Der Bund diskutiert aktuell ein Programm zur Stabilisierung der schweizerischen Volkswirtschaft in Höhe von max. CHF 1.5 Milliarden. Vorgesehen ist im Wesentlichen, 1.) staatliche Investitionen sofort oder vorzeitig auszulösen und Budget-Kreditsperren aufzuheben sowie 2.) Sparprogramme zu sistieren und auf eine Erhöhung der Lohnnebenkosten zu verzichten. Die Effekte des eidgenössischen Programms zur Wirtschaftsstabilisierung werden aus Bündner Sicht separat zu analysieren sein. Gegebenenfalls besteht ein Bedarf nach begleitenden Massnahmen des Kantons.

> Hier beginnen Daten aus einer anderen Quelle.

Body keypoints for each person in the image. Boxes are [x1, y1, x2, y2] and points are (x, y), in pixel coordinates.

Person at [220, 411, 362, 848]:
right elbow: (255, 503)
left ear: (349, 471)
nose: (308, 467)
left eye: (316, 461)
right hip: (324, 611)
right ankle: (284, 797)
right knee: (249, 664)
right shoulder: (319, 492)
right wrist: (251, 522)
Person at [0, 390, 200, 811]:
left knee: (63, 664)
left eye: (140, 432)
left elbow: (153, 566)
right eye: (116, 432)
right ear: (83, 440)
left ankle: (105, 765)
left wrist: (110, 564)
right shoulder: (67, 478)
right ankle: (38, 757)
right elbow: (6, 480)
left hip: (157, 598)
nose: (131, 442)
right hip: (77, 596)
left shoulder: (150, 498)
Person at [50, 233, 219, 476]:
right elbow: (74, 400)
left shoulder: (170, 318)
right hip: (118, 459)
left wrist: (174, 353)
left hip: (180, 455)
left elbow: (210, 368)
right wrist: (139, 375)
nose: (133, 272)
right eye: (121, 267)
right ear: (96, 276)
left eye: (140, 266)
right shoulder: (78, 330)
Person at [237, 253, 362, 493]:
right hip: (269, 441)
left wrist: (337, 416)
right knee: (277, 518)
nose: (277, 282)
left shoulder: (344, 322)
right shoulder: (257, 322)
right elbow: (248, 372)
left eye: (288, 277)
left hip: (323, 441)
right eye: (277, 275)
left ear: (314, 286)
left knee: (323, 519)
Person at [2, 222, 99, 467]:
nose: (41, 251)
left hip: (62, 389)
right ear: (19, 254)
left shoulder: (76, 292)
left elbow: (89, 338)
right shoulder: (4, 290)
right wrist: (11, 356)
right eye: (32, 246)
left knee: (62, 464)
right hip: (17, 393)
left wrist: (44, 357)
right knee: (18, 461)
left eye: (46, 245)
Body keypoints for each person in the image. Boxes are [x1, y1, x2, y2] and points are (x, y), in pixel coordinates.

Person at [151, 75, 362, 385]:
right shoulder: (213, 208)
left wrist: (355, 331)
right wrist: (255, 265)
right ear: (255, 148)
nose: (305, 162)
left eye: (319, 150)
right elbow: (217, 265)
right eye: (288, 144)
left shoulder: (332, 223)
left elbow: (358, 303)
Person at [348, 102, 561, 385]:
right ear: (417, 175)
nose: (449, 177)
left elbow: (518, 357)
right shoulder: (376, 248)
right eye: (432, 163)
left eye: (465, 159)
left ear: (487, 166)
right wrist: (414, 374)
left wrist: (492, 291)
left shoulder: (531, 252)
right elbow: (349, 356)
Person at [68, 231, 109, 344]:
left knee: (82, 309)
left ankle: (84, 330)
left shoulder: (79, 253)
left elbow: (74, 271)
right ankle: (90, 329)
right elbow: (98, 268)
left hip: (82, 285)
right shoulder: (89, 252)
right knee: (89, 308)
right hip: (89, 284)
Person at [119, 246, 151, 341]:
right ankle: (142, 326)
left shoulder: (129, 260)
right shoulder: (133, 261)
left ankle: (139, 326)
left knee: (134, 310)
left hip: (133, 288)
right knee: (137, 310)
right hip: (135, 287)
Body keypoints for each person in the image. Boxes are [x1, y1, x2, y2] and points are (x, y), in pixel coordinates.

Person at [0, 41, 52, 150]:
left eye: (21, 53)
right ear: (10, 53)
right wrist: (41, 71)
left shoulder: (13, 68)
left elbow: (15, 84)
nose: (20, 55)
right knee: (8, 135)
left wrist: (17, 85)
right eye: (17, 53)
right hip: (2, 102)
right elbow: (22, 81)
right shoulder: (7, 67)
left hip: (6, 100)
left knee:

Im Jahresprogramm 2009 der Regierung (Budget-Botschaft 2009, A11 ff.) hat sich der aktuelle allgemeine wirtschaftliche Abschwung im nationalen und internationalen Umfeld nur ansatzweise niedergeschlagen. Die Ereignisse haben sich nach dessen Verabschiedung durch die Regierung dynamisch zu überstürzen begonnen. Einige Jahresziele haben starken Einfluss auf die Bündner Volkswirtschaft. Diese Einflüsse dürften vor dem Hintergrund der aktuellen Wirtschaftslage neu zu analysieren sein. Gegebenenfalls besteht ein Bedarf, die Jahresziele 2009 leicht anzupassen und/oder mit (u.U. sofort wirkenden) Begleitmassnahmen zu ergänzen.

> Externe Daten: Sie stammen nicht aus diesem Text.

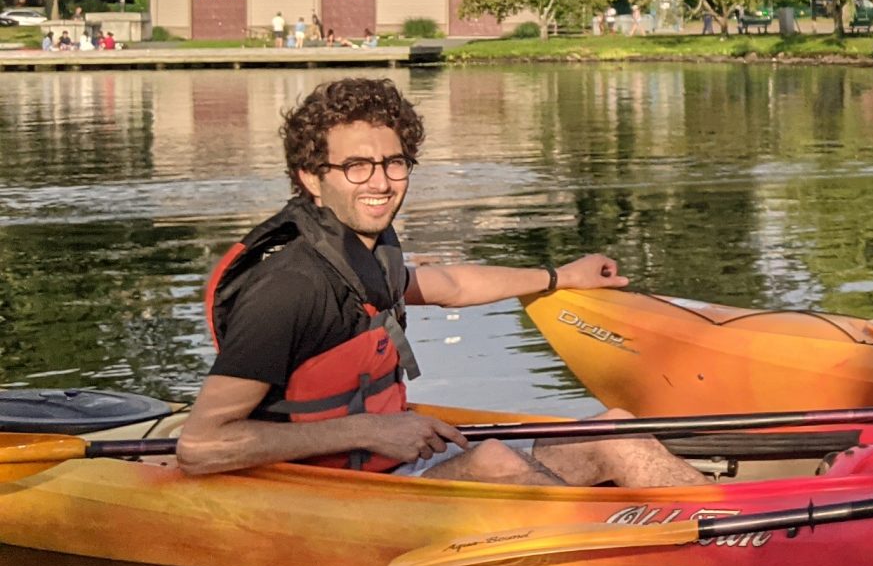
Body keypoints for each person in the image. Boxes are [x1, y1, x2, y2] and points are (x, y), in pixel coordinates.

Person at [176, 77, 702, 487]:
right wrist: (369, 430)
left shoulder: (358, 251)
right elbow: (200, 447)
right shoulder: (287, 289)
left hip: (390, 465)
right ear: (311, 178)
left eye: (394, 163)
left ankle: (736, 537)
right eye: (356, 167)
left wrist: (559, 276)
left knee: (614, 429)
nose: (381, 183)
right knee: (495, 460)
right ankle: (663, 555)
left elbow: (449, 283)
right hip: (328, 491)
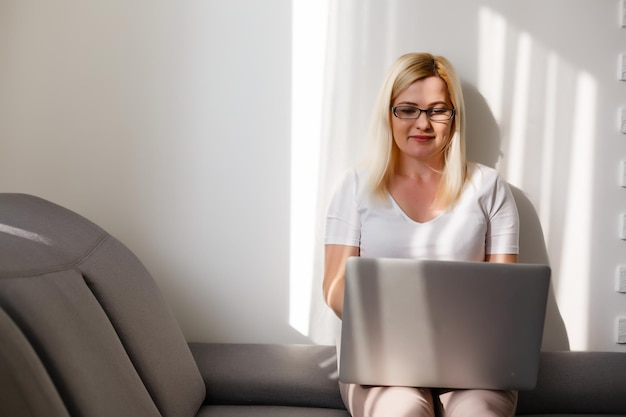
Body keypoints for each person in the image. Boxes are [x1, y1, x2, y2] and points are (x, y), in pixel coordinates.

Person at [322, 52, 520, 417]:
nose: (423, 123)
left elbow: (507, 297)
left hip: (473, 365)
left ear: (454, 116)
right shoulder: (354, 186)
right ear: (389, 113)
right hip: (380, 361)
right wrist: (398, 331)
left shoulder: (489, 187)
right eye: (408, 109)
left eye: (437, 110)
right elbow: (334, 289)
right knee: (402, 412)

Das Eigenkapital des Kantons wird per 31.12.2008 rund CHF 600 Millionen betragen (Staatsrechnung 2007, B46; Budget-Botschaft 2009, A69). Der Kanton ist damit in Übereinstimmung mit den finanzpolitischen Vorgaben des Grossen Rates in hohem Masse finanzpolitisch handlungsfähig (Richtwert 10: Eigenkapital von CHF 200 Millionen; Budget-Botschaft 2009, A39). Er kann, falls und soweit dies tunlich sein sollte, die Bündner Volkswirtschaft mit einem Paket an Einzelmassnahmen antizyklisch stabilisieren und/oder Staatshaushaltsdefizite in Kauf nehmen. Solitäre Massnahmen wie die Reallohnerhöhung um 2% für die Kantonsangestellten sind im Budget 2009 des Kantons bereits enthalten.
Der gemäss Budget-Botschaft 2009 aktualisierte Finanzplan 2010-2012 des Kantons basiert auf einem Stand per September 2008 (Budget-Botschaft 2009, A72 f.). Aufgrund des aktuellen allgemeinen wirtschaftlichen Abschwungs ist er in Teilen heute bereits wieder überholt. Zum Beispiel der Eckwert „Wirtschaftswachstum von 1.5%“: Die schweizerische Volkswirtschaft befindet sich vor dem Übertritt in eine Rezession. Oder der Eckwert „Zinsniveau von 4%“: Die SNB hat den Leitzins in den letzten sechs Wochen dreimal gesenkt, am 20.11.2008 sogar um einen ganzen Prozentpunkt; die Geschäftsbanken folgten im November 2008 mit einer ersten Zinssenkung und werden mit einer zweiten bald weiter nachziehen. Die Finanzplanzahlen für das vierte Finanzplanjahr, d.h. für das Jahr 2013, will die Regierung in Abweichung zu früheren Jahren nicht zusammen mit dem Budget, sondern erst im Frühling 2009 aktualisieren (Budget 2009, A72). Der Finanzplan 2010-2013 wird in einigen wesentlichen Teilen als ganzes zu aktualisieren sein.
Angesichts des allgemeinen wirtschaftlichen Abschwungs im nationalen und internationalen Umfeld und der ihn begleitenden Instabilität und Dynamik ergeben sich für die Unterzeichneten daher folgende Fragen:
1. Wie beurteilt die Regierung die kürzer- und längerfristigen Auswirkungen des aktuellen wirtschaftlichen Abschwungs im nationalen und internationalen Umfeld (Krise der Finanzindustrie; Wachstumsverlangsamung in der Realwirtschaft; Rezession/Rezessionsgefahr) auf die Bündner Volkswirtschaft?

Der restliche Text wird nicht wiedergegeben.